Last Rites on Stauffer

Oh my gosh, whatever happened to quiet Sunday mornings on Stauffer?  Dennis was helping his son Ken with items at his home and I had an errand to run.  I have done it a thousand times: I push the garage opener that is clipped to the visor of my car as I start the car.  I always make sure the garage door is completely up before I put the car in reverse to avoid any hardship on hubby Dennis in regard to repairs.  This morning all was clear and I had backed up a total of a foot when I heard a pop.  I braked and thought about things that could have been at the rear of the car: leaves, a plastic bag or maybe a plastic cup.  I pulled a head and decide to check it out.

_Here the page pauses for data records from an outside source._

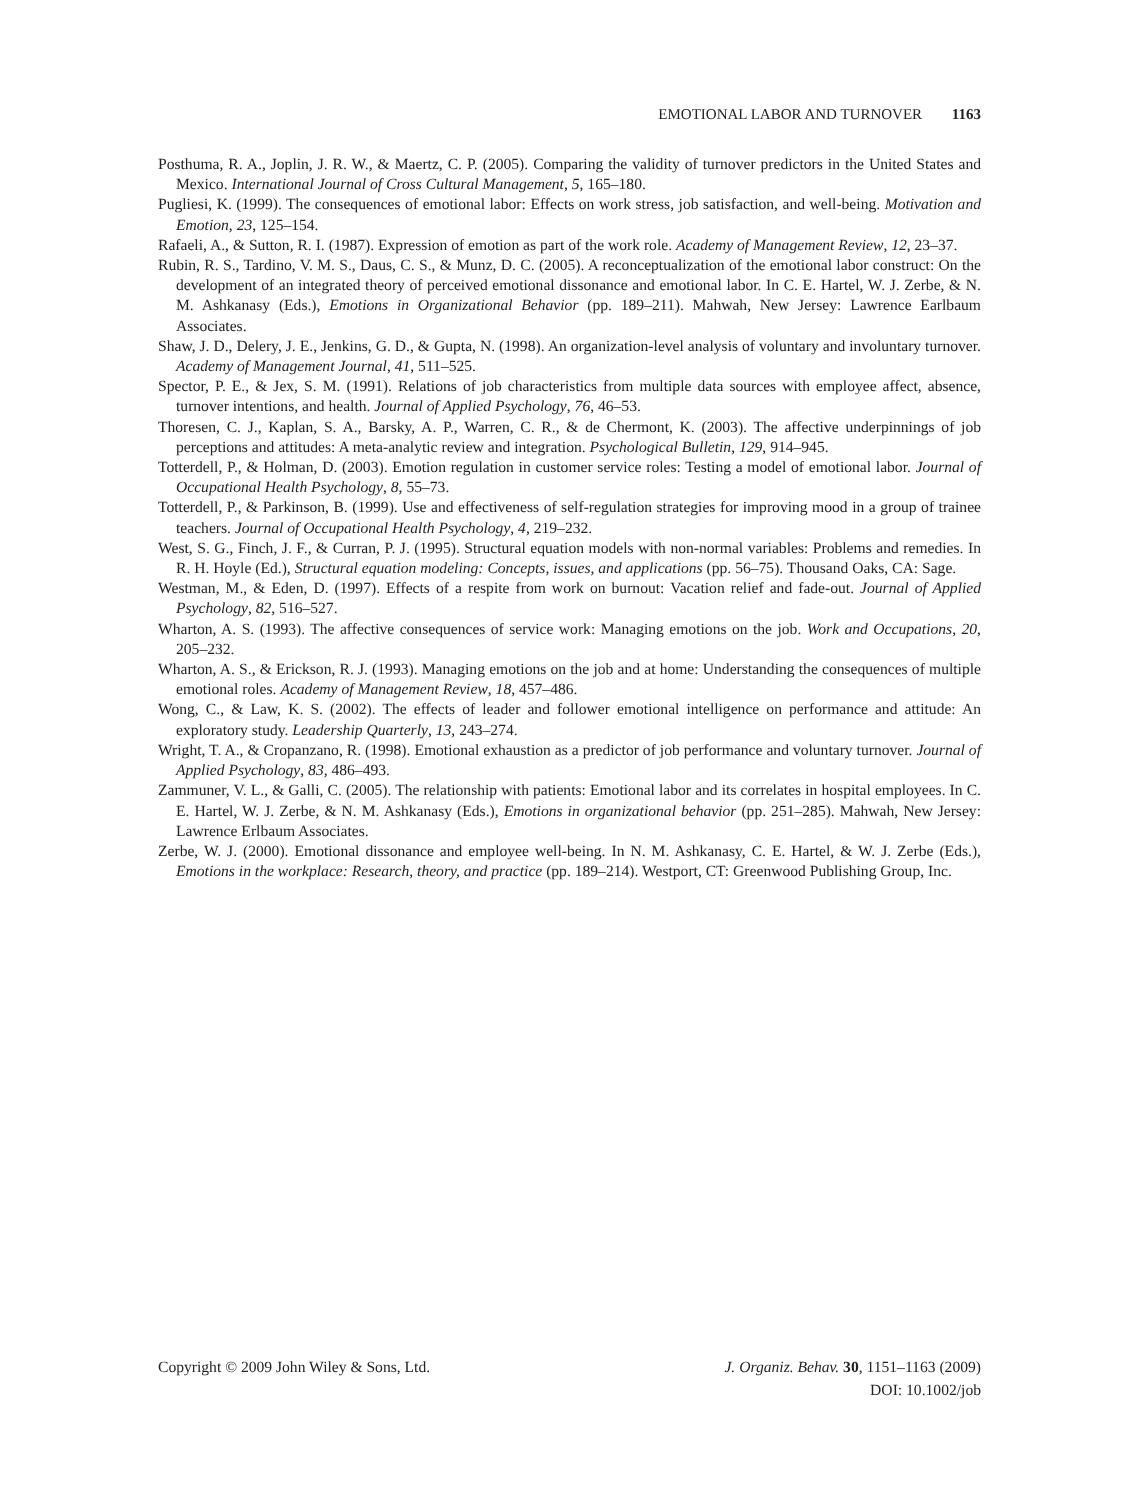EMOTIONAL LABOR AND TURNOVER 1163
Posthuma, R. A., Joplin, J. R. W., & Maertz, C. P. (2005). Comparing the validity of turnover predictors in the United States and Mexico. International Journal of Cross Cultural Management, 5, 165–180.
Pugliesi, K. (1999). The consequences of emotional labor: Effects on work stress, job satisfaction, and well-being. Motivation and Emotion, 23, 125–154.
Rafaeli, A., & Sutton, R. I. (1987). Expression of emotion as part of the work role. Academy of Management Review, 12, 23–37.
Rubin, R. S., Tardino, V. M. S., Daus, C. S., & Munz, D. C. (2005). A reconceptualization of the emotional labor construct: On the development of an integrated theory of perceived emotional dissonance and emotional labor. In C. E. Hartel, W. J. Zerbe, & N. M. Ashkanasy (Eds.), Emotions in Organizational Behavior (pp. 189–211). Mahwah, New Jersey: Lawrence Earlbaum Associates.
Shaw, J. D., Delery, J. E., Jenkins, G. D., & Gupta, N. (1998). An organization-level analysis of voluntary and involuntary turnover. Academy of Management Journal, 41, 511–525.
Spector, P. E., & Jex, S. M. (1991). Relations of job characteristics from multiple data sources with employee affect, absence, turnover intentions, and health. Journal of Applied Psychology, 76, 46–53.
Thoresen, C. J., Kaplan, S. A., Barsky, A. P., Warren, C. R., & de Chermont, K. (2003). The affective underpinnings of job perceptions and attitudes: A meta-analytic review and integration. Psychological Bulletin, 129, 914–945.
Totterdell, P., & Holman, D. (2003). Emotion regulation in customer service roles: Testing a model of emotional labor. Journal of Occupational Health Psychology, 8, 55–73.
Totterdell, P., & Parkinson, B. (1999). Use and effectiveness of self-regulation strategies for improving mood in a group of trainee teachers. Journal of Occupational Health Psychology, 4, 219–232.
West, S. G., Finch, J. F., & Curran, P. J. (1995). Structural equation models with non-normal variables: Problems and remedies. In R. H. Hoyle (Ed.), Structural equation modeling: Concepts, issues, and applications (pp. 56–75). Thousand Oaks, CA: Sage.
Westman, M., & Eden, D. (1997). Effects of a respite from work on burnout: Vacation relief and fade-out. Journal of Applied Psychology, 82, 516–527.
Wharton, A. S. (1993). The affective consequences of service work: Managing emotions on the job. Work and Occupations, 20, 205–232.
Wharton, A. S., & Erickson, R. J. (1993). Managing emotions on the job and at home: Understanding the consequences of multiple emotional roles. Academy of Management Review, 18, 457–486.
Wong, C., & Law, K. S. (2002). The effects of leader and follower emotional intelligence on performance and attitude: An exploratory study. Leadership Quarterly, 13, 243–274.
Wright, T. A., & Cropanzano, R. (1998). Emotional exhaustion as a predictor of job performance and voluntary turnover. Journal of Applied Psychology, 83, 486–493.
Zammuner, V. L., & Galli, C. (2005). The relationship with patients: Emotional labor and its correlates in hospital employees. In C. E. Hartel, W. J. Zerbe, & N. M. Ashkanasy (Eds.), Emotions in organizational behavior (pp. 251–285). Mahwah, New Jersey: Lawrence Erlbaum Associates.
Zerbe, W. J. (2000). Emotional dissonance and employee well-being. In N. M. Ashkanasy, C. E. Hartel, & W. J. Zerbe (Eds.), Emotions in the workplace: Research, theory, and practice (pp. 189–214). Westport, CT: Greenwood Publishing Group, Inc.
Copyright © 2009 John Wiley & Sons, Ltd.
J. Organiz. Behav. 30, 1151–1163 (2009)
DOI: 10.1002/job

The last thing in the whole world I expected to see right behind the right rear wheel of my tire was that I had backed over the largest of our Koi fish.  The sixteen year old Koi was no more.  Yes, that’s right, the Koi that are sheltered in the 100 gallon horse tank with a window screen over it for extra protection.  How could there be so much mess from a few seconds of a radial tire meeting a Koi fish?  We have dressed the Koi pond with rocks overhanging the water’s edge as they do jump and flip in the pond water.  In fact the screen over the horse tank was put there after one of the Koi had jumped out onto the garage floor to it’s death eleven years ago.  I checked the tank and the screen only allowed several inches on each end for an opening and here we had a five pound fish dead a foot from the tank. It was a sunny Sunday morning with lots of traffic going by and I am scrambling like a house on fire.  I was hoping the city police would not take this moment to do a drive by on Stauffer as I had a total of two different snow pushers with blood and entrails on them that I was desperately trying to wash up with a garden hose out in the middle of the driveway.  The next challenge was to clean the garage floor and get every bit of “extra” stuff cleaned up.  Just my luck, the hose got away from me as I was trying to use the broom at the same time.  Oh well, the garage needed one last fall cleaning before the snowflakes come.

When Dennis came home and saw the drive flooded, the garage door open with a totally wet floor, a garden hose that he had already stashed for the winter strung out and the snow pushers leaning on the house, he came in the house and just looked at me with a quizzical look on his face.   Dennis totally understood the situation and he well knows that strange things happen and tomorrow is another day.  All this and just think it was only 10:30 on a sunny Sunday morning.